>>
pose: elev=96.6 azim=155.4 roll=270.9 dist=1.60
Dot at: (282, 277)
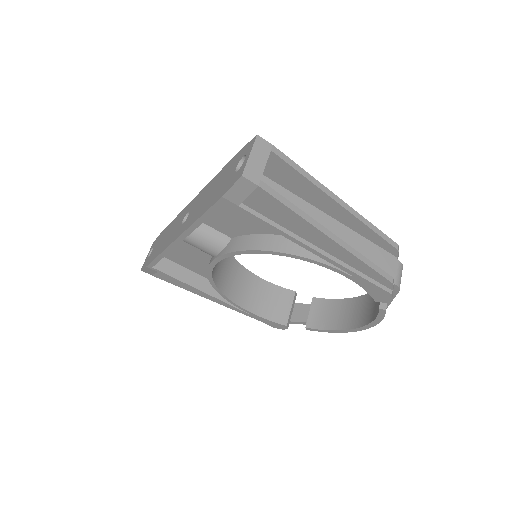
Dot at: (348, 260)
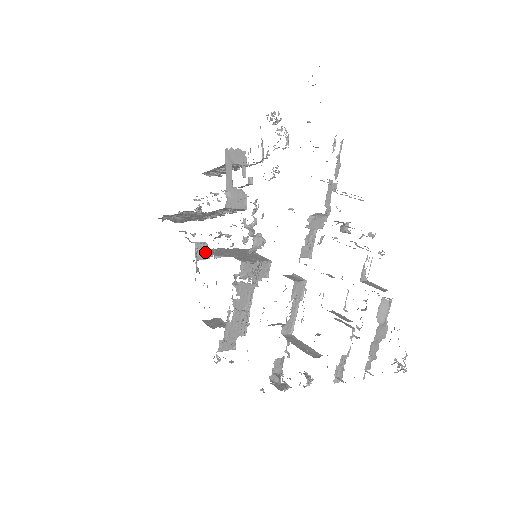
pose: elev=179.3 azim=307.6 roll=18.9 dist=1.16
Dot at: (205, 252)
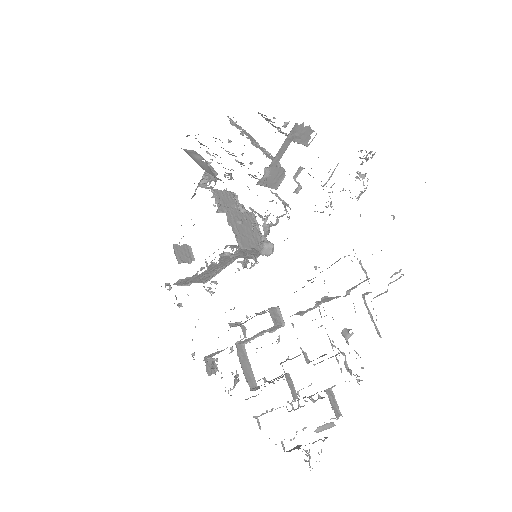
Dot at: occluded
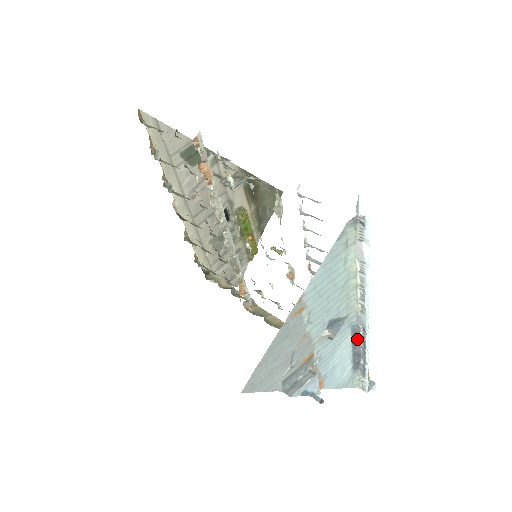
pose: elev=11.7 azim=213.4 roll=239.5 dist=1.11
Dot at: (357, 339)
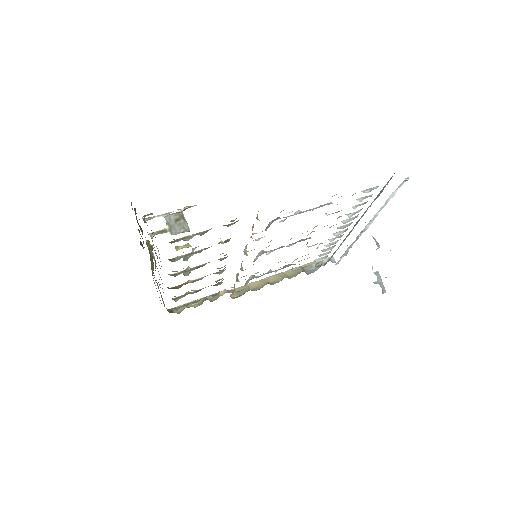
Dot at: occluded
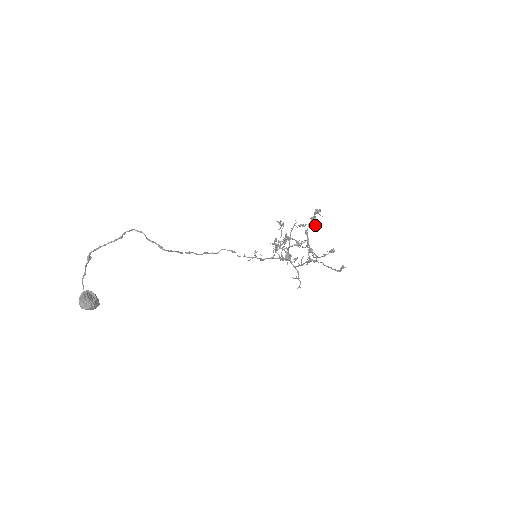
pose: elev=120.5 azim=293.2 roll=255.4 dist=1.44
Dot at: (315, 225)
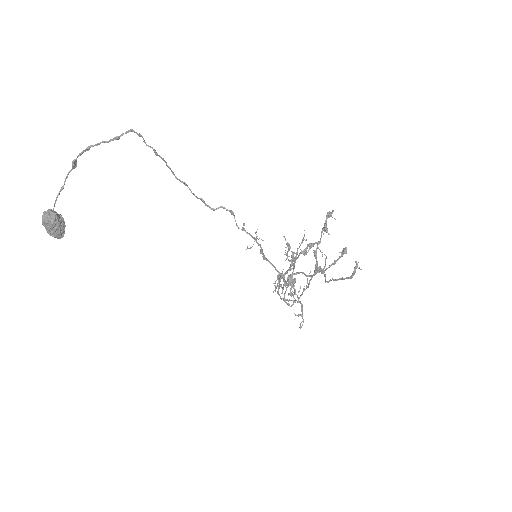
Dot at: (326, 232)
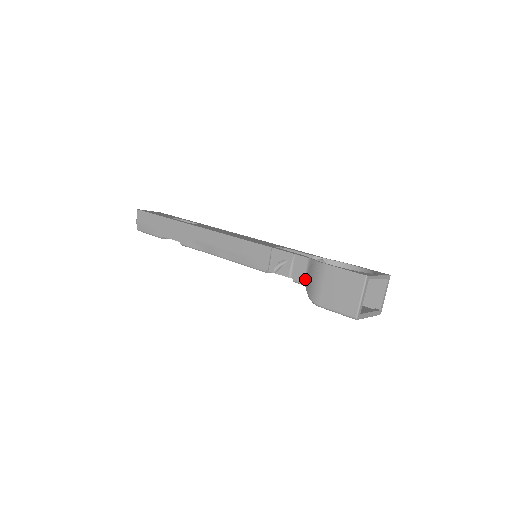
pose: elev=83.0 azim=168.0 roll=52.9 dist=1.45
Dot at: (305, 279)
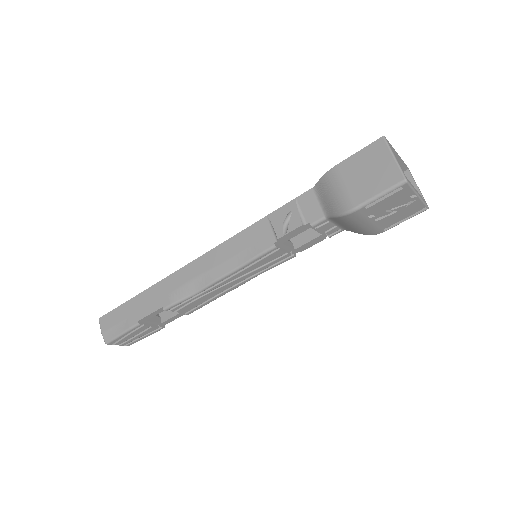
Dot at: (322, 210)
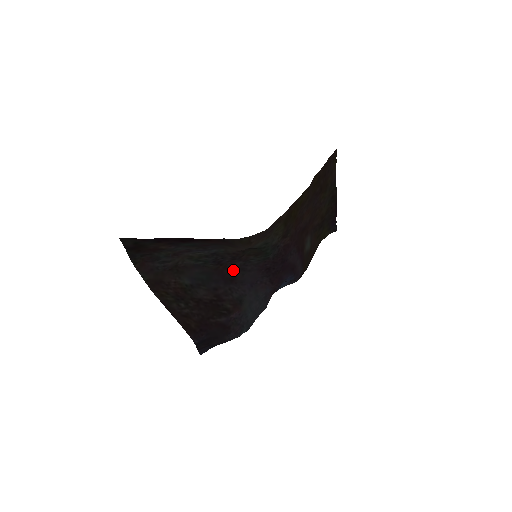
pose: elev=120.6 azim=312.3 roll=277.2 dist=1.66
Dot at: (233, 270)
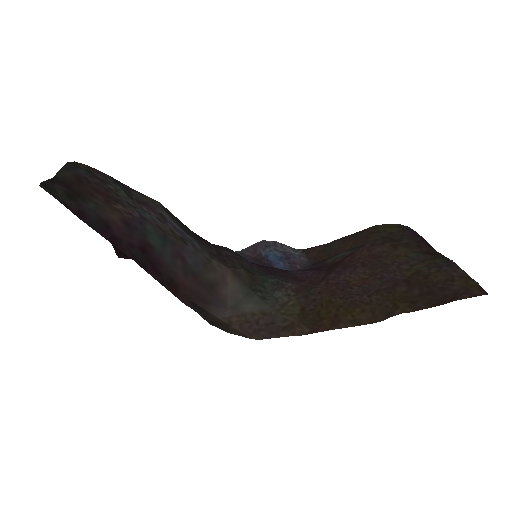
Dot at: (216, 245)
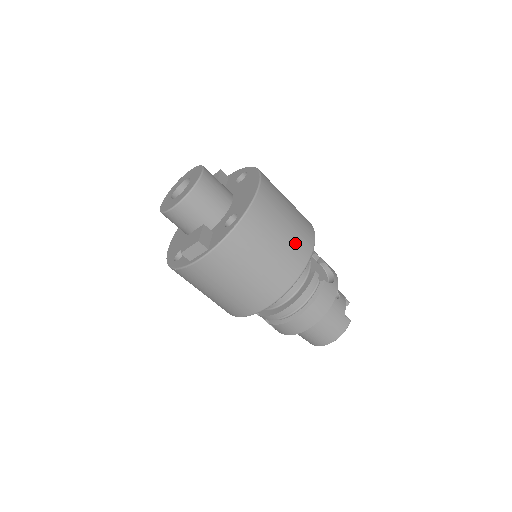
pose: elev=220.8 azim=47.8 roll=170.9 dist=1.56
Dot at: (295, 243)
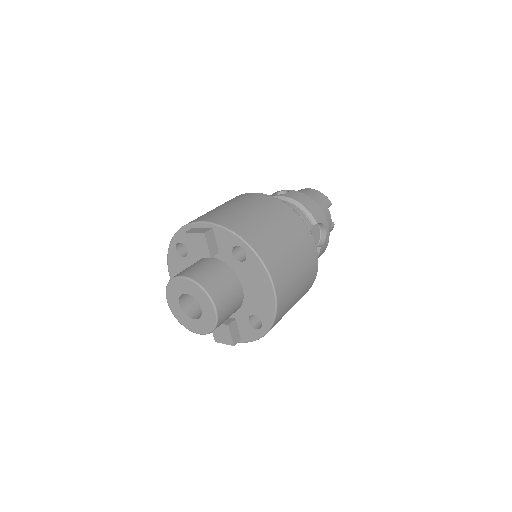
Dot at: (306, 286)
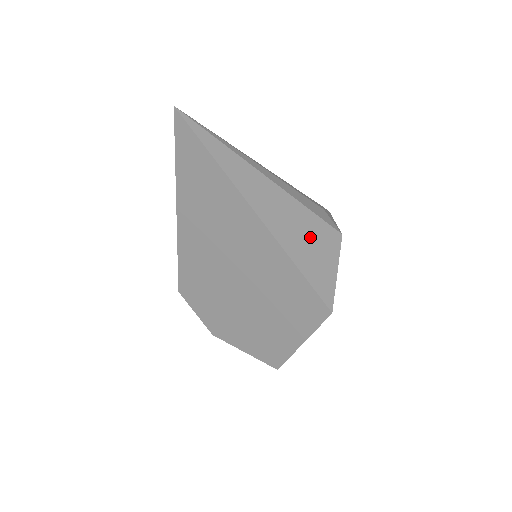
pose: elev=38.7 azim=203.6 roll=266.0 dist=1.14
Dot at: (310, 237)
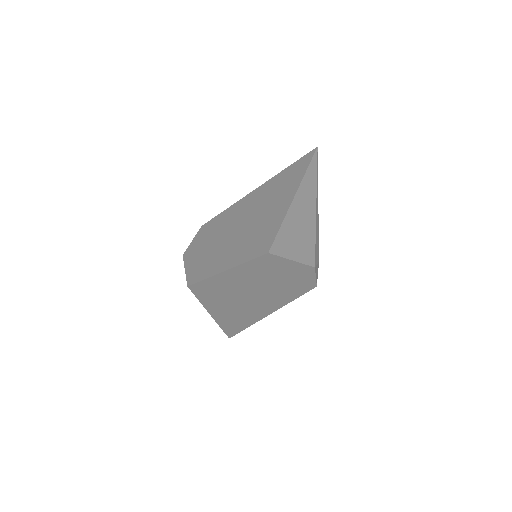
Dot at: (302, 236)
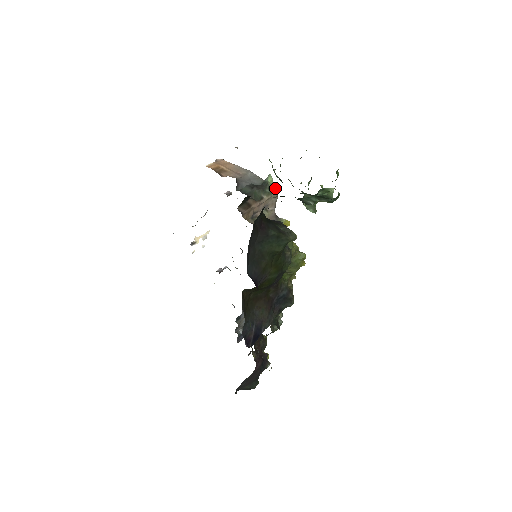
<<
### BRIEF
Copy every line of the records above word for word, leaving out the pictures.

### COMPLETED TASK
pose: elev=96.6 azim=155.4 roll=270.9 dist=1.60
Dot at: (282, 277)
Dot at: (348, 260)
pose: elev=179.3 azim=307.6 roll=18.9 dist=1.16
Dot at: (205, 252)
Dot at: occluded
pose: elev=11.7 azim=213.4 roll=239.5 dist=1.11
Dot at: (357, 339)
Dot at: occluded
pose: elev=120.5 azim=293.2 roll=255.4 dist=1.44
Dot at: (315, 225)
Dot at: (326, 232)
pose: elev=83.0 azim=168.0 roll=52.9 dist=1.45
Dot at: (305, 279)
Dot at: (322, 210)
pose: elev=120.6 azim=312.3 roll=277.2 dist=1.66
Dot at: (233, 270)
Dot at: (216, 245)
pose: elev=220.8 azim=47.8 roll=170.9 dist=1.56
Dot at: (295, 243)
Dot at: (306, 286)
pose: elev=38.7 azim=203.6 roll=266.0 dist=1.14
Dot at: (310, 237)
Dot at: (302, 236)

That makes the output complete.